Task brief
Could you rewrite all the rows with "collection date" replaced by "date of collection", changing nothing else and leaving out the pictures?

Records shown

^^^^^^^^^^^^^^^^

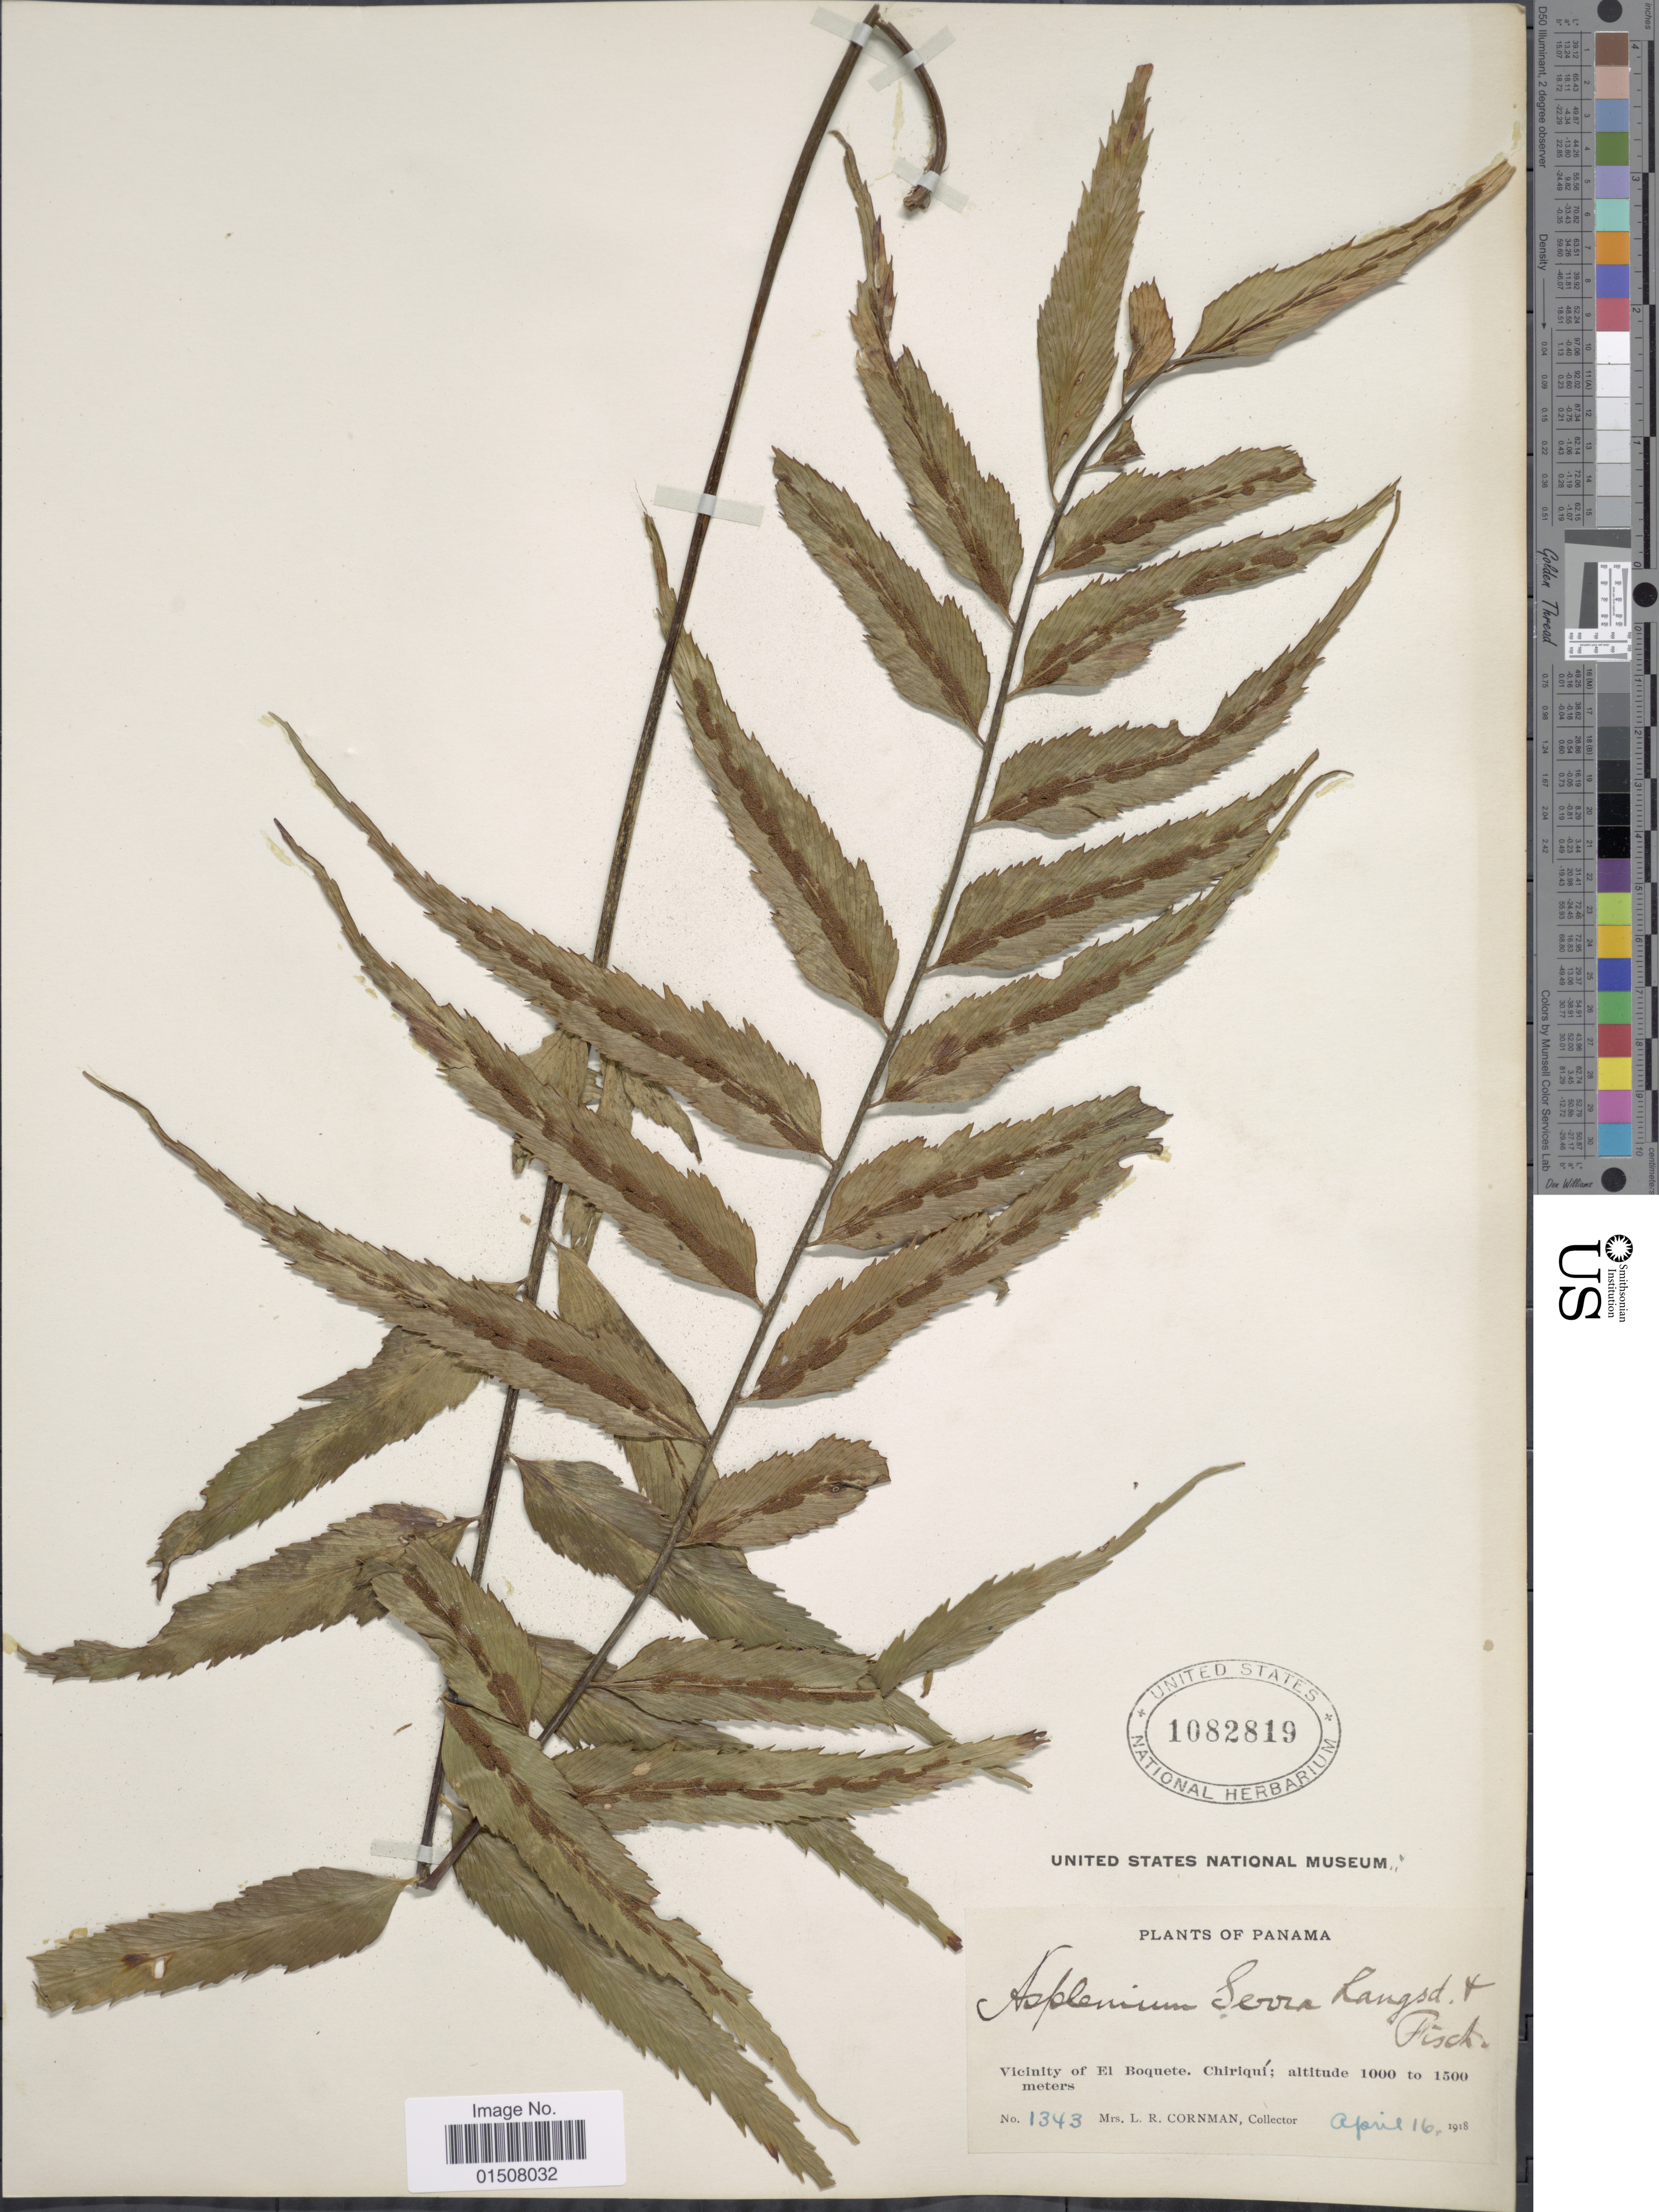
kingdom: Plantae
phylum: Tracheophyta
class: Polypodiopsida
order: Polypodiales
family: Aspleniaceae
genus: Asplenium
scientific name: Asplenium serra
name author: Langsd. & Fisch.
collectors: L. Cornman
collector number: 1343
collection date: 1918-04-16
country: Panama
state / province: Chiriqui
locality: Vicinity of El Boquete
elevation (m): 1000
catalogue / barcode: US 1082819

^^^^^^^^^^^^^^^^

Complete answer
kingdom: Plantae
phylum: Tracheophyta
class: Polypodiopsida
order: Polypodiales
family: Aspleniaceae
genus: Asplenium
scientific name: Asplenium serra
name author: Langsd. & Fisch.
collectors: L. Cornman
collector number: 1343
date of collection: 1918-04-16
country: Panama
state / province: Chiriqui
locality: Vicinity of El Boquete
elevation (m): 1000
catalogue / barcode: US 1082819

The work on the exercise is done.